Sir Barrie is struggling to find his creative footing in Edwardian-era English theater when he unexpectedly encounters vivacious Sylvia Llewelyn Davies (Kate Winslet) at Kensington Gardens. Sylvia is no stranger to struggle herself, having recently lost her husband and reeling over the shock of being left a single parent to four boys.

Barrie finds fresh inspiration in the Llewelyn Davies family. Despite the fact that he’s a married man he develops a close friendship with Sylvia and becomes a surrogate father to her boys, inventing an elaborate fantasy world of pirates, cowboys and kings for his young and fatherless friends. 

Disapproval lurks around every corner, from snide public gossip to the incessant pleas of Barrie’s humiliated wife (Radha Mitchell) and the steely disdain of Sylvia’s forbidding mother (Julie Christie). Even loyal theater producer Charles Frohman (Dustin Hoffman) is skeptical when Barrie presents his daring masterwork for its stage debut. Barrie turns a deaf ear to all, content with being marked a fool if it means happiness.

Happiness is the culprit here, a bit too much of it where reality should grab a stronger foothold.  Imaginative mischief and theatrical sport are gorgeously photographed and literally breathtaking. But Barrie’s antiseptic attitude towards his marriage and his alleged penchant for pedophilia are too narrowly revealed, leaving a core theme untouched and lending the film a delicate air of fiction rather than fact.

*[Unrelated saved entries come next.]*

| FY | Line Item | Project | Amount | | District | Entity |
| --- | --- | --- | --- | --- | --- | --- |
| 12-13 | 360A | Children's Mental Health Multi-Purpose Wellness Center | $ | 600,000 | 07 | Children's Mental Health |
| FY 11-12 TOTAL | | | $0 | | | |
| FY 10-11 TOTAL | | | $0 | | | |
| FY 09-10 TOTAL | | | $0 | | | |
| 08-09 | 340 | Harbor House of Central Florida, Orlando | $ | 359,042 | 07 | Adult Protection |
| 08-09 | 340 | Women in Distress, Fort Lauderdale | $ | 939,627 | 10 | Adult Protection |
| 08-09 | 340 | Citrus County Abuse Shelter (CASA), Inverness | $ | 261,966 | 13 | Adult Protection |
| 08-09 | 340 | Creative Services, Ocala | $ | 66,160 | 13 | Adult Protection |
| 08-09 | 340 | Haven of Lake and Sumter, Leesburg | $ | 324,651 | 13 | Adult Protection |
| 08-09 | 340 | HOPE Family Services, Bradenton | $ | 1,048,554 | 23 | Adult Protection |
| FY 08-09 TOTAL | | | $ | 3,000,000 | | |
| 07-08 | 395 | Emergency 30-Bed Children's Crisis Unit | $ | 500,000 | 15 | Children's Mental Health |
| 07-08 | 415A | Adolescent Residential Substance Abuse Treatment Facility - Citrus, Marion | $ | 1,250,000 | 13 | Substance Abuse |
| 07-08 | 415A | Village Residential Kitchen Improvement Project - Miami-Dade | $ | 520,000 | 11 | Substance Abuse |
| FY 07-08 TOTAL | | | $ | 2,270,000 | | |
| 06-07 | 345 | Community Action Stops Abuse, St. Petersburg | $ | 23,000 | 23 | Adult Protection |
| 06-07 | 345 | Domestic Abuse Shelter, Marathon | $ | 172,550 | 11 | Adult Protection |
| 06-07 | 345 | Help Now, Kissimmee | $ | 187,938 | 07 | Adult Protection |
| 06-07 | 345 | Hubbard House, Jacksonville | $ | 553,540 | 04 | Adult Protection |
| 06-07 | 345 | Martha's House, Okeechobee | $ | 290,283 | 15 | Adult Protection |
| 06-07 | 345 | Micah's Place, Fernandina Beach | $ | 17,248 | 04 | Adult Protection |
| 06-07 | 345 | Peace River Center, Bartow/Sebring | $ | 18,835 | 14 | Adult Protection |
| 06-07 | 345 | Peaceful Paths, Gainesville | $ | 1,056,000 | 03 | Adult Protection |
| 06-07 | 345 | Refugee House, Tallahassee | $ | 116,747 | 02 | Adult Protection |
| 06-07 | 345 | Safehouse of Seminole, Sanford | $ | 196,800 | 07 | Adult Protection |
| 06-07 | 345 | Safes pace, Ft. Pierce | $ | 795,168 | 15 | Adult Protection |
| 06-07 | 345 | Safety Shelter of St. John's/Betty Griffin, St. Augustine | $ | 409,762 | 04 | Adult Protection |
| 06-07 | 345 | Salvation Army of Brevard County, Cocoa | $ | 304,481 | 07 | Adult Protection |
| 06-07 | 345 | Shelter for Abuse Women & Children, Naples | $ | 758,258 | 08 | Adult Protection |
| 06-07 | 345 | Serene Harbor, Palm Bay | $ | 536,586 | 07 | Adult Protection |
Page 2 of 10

Winslet and Depp are celluloid soul-mates; their connection looks and feels genuine. Ditto Depp’s bond with the lads, in particular Sylvia’s son Peter (Freddie Highmore) on whom his character of Pan is based. Depp’s subtle performance underscores Barrie’s stubborn desire to cling fast to his boyhood sensibilities, thus enabling him to beget a mythical hero who refuses to grow up.

The poignant pathos of painful childhoods makes its mark. Impeccable production and a lovely swelling score will make a believer of the most cynical viewer. Exit stage right before closing credits so as not to let the schmaltzy stylings of songster Elton John mar the warm fuzziness generated by the film’s touching climax.